(Beginning of Text provided)

Personhood, Loneliness, and Relationships

Andrew Root, in The Relational Pastor, says it well: “Loneliness reveals personhood because loneliness is the confession of lost relationship; it is clutching to find your personhood… the feeling of loneliness is the closest experience that we have to death. It is to be dead to all others; it is to be alone” (61). That’s heavy, especially for an opener to a blog post. But Root presses on: “there is no humanity without relationship.”

He illustrates this by comparing an individual and functional model: boss, consumer, professor, voter — these are known for what they do and not for who they are to someone else. Personhood is typified in husband, wife, brother, sister, father, mother — that is, the husband husbands, the wife wifes, the brother brothers, the sister sisters, the father fathers, and the mother mothers. There are functions but the functions are only done to foster the relationship. When the functions dominate personhood diminishes.

What do you think of Root’s definition of pastoring in the mode of personhood below?

Personhood is a gift: you become a father or a mother or sister or brother or daughter or son not by choice but by existence and gift. You are called to share life with one another, and the sharing of the life is personhood. To live with in order to perform a function turns us into individuals. Friendship is the same kind of sharing of life — so this is not for married and parents but for singles and all of us. At its core, we are our relationships. Our relationships define our personhoods.

Personhood has no end other than presence.

Root says “friendship evangelism” needs to be seen for what it does: it “violates the personal” (66). It doesn’t love the person; it loves the idea; it is not friendship with the person but friendship with a hope for what an exchange might entail — conversion.

Now for pastoring: pastors can be defined by their functions — preaching, administrating, distributing sacraments, leading, guiding, declaring, telling, commanding.

(End of Text provided)

▶ _Exercise brief_
Please answer these questions about the post on personhood and loneliness, numbering each answer to match its question.
1. According to Root, loneliness is the confession of what?
2. Which four roles illustrate the individual, functional model?
3. What does Root say "friendship evangelism" violates?
The data that comes next is separate from the post.

(Beginning of Records provided)

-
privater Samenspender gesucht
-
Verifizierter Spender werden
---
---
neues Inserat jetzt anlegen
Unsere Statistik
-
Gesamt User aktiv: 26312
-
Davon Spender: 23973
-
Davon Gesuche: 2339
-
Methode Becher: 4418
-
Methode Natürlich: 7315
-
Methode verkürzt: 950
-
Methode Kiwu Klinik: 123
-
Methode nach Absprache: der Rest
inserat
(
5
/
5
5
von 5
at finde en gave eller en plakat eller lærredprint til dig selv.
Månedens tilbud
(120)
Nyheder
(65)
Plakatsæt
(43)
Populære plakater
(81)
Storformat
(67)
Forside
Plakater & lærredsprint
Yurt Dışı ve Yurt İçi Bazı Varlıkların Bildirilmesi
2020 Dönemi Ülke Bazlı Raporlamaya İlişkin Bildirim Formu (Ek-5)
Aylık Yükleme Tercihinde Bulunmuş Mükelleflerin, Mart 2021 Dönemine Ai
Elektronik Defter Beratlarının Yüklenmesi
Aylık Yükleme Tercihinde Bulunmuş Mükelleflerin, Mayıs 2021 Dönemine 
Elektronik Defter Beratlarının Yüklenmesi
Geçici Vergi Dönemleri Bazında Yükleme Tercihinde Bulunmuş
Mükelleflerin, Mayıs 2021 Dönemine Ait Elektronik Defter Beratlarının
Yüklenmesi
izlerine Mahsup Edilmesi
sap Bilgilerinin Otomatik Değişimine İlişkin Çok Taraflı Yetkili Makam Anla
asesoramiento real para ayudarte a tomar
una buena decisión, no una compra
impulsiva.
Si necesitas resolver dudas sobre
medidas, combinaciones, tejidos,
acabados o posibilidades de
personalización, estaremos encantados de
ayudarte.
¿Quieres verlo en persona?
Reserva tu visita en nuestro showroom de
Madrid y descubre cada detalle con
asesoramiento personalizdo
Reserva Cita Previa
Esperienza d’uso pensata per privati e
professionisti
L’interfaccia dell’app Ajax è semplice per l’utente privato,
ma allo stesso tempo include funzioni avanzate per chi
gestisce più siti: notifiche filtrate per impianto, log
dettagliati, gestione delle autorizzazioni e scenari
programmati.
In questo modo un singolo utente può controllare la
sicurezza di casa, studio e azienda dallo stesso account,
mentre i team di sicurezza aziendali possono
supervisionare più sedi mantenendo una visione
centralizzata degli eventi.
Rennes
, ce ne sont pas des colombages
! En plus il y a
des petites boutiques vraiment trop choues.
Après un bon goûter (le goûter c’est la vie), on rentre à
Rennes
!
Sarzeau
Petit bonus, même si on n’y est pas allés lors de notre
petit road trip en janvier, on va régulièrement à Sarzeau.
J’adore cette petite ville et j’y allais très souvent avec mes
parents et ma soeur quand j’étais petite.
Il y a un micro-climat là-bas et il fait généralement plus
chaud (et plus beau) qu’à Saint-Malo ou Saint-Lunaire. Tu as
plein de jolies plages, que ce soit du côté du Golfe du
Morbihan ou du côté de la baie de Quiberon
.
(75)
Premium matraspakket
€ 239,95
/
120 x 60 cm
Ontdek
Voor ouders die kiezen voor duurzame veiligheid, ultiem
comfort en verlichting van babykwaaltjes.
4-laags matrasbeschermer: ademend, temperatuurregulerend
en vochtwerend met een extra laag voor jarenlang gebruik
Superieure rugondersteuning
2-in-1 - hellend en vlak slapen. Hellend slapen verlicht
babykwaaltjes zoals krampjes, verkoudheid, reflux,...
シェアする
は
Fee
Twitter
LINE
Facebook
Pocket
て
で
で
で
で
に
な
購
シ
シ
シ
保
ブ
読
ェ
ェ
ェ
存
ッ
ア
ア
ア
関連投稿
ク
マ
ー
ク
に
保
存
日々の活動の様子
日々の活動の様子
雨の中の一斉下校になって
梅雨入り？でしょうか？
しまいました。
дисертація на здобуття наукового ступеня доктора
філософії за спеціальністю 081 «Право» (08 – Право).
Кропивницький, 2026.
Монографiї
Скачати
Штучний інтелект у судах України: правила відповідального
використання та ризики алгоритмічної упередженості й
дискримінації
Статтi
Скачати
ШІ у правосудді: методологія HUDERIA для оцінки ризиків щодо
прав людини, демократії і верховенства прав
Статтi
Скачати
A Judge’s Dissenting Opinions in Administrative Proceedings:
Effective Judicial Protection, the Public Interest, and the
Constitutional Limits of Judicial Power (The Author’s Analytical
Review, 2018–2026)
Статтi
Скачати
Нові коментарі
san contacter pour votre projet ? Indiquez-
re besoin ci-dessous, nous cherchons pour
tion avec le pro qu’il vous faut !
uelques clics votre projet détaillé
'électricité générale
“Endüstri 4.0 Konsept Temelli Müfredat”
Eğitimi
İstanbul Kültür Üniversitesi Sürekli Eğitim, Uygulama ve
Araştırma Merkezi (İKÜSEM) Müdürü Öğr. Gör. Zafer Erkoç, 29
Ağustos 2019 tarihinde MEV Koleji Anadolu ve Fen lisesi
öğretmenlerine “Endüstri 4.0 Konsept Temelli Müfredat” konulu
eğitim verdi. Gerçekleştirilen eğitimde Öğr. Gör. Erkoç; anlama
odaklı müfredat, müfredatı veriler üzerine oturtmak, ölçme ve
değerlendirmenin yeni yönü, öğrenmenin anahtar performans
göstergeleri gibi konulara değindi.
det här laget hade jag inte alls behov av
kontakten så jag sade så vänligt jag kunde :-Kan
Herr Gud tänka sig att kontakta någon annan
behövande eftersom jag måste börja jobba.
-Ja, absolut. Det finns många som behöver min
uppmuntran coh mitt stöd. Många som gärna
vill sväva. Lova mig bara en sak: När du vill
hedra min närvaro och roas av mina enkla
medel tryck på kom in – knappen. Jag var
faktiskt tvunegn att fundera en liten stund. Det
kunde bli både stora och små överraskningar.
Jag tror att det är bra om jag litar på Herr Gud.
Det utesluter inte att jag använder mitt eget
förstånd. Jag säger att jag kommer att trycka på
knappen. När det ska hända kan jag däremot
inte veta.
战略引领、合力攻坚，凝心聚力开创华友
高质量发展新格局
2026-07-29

(End of Records provided)

▶ _Expected answer_
1. Lost relationship.
2. Boss, consumer, professor, and voter.
3. The personal.